The Bikeways Network Program is designed to help fill the gaps in our current bicycle transit system and increase connectivity. The original funding for this program was $7.1 million over the next 5 years. HB 1281 guarantees that this program received $3.8 million annually from the Transportation Trust Fund, thus increasing the 5-year funding to at least $19 million. This will ensure our bikeways are high quality and well-connected.
Maryland has been on the forefront of ensuring gun safety and we are fortunate to have strong advocates in Moms Demand Action to push for several pieces of legislation this year. One important bill, HB 786, extends background checks for the sale and transfer of rifles and shotguns via secondary transactions and HB 740 prohibits the manufacturing, buying, selling or owning a firearm manufactured that is not imprinted with a serial number, including 3D printed guns and “ghost” guns whose parts can be purchased and assembled.
We also passed HB 1343 to disband the Handgun Review Board, overseen by the Governor’s political appointees who have issued carry permits at a record rate, and instead, send appeals of rejected or concealed carry permits to the Office of Administrative Hearings for better oversight.
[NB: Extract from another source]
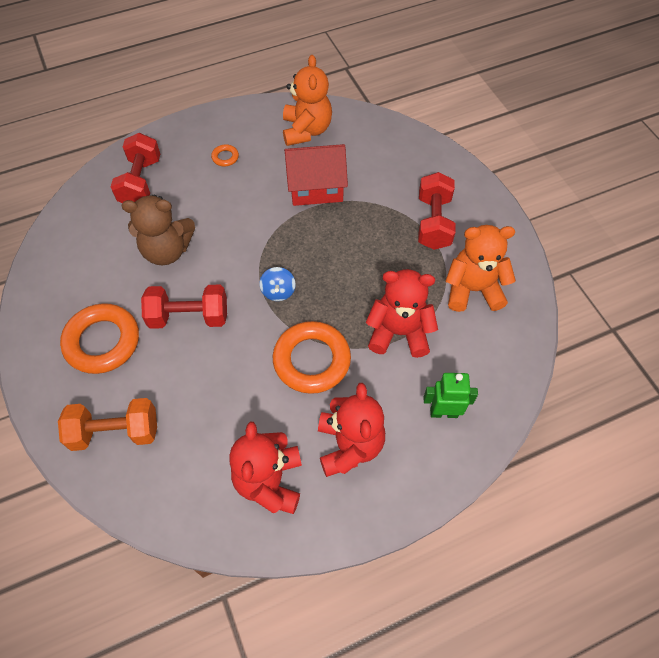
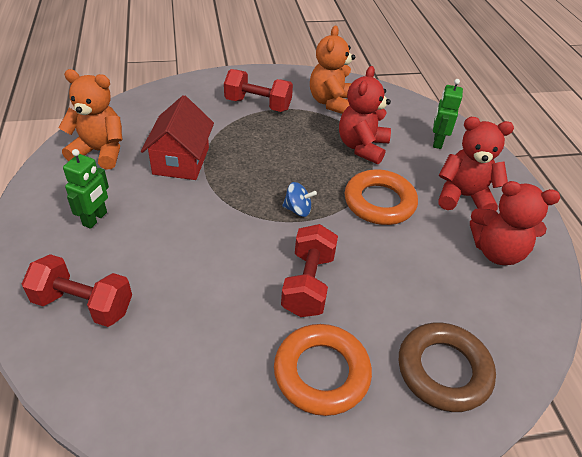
camera: 80 degrees left, 15 degrees down
(115, 432) = (443, 370): orange dumbbell -> brown ring
(167, 251) = (209, 291): brown teddy bear -> none
(225, 157) = (95, 219): orange ring -> green robot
Despite a General Fund shortfall of $269 million, partially due to the Federal Government shutdown, the Appropriations Committee was able to reorganize the state budget to fund our priorities without raising any taxes. The legislature approved a record $7 billion investment in education, which includes $500 million school construction funding. We also approved $11.3 billion for the state’s Medicaid program, and $80 million of additional funding to fight the opioid crisis.
Montgomery County’s share of the state budget increased by 8.8% from FY 2019, including an additional $52.9 million for education and $1.7 million increase for transportation over last year. In all, the County received a total of $179 million in capital projects, excluding transportation projects. These include $6.57 million for Montgomery College facilities (including a new Science and Technology building), $4.9 million for Potomac Elementary School and $11 million for Seneca Valley High School in Germantown, and $1 million for the City of Gaithersburg police station.
The District 15 legislative team sponsored bond bills with a total of $1.52 million in capital investments for community facilities including the BlackRock Center for the Arts, the Black Hill SEED Classroom, the Ivymount School, and the Poolesville Wine Crushing Facility. Thank you for your interest and involvement.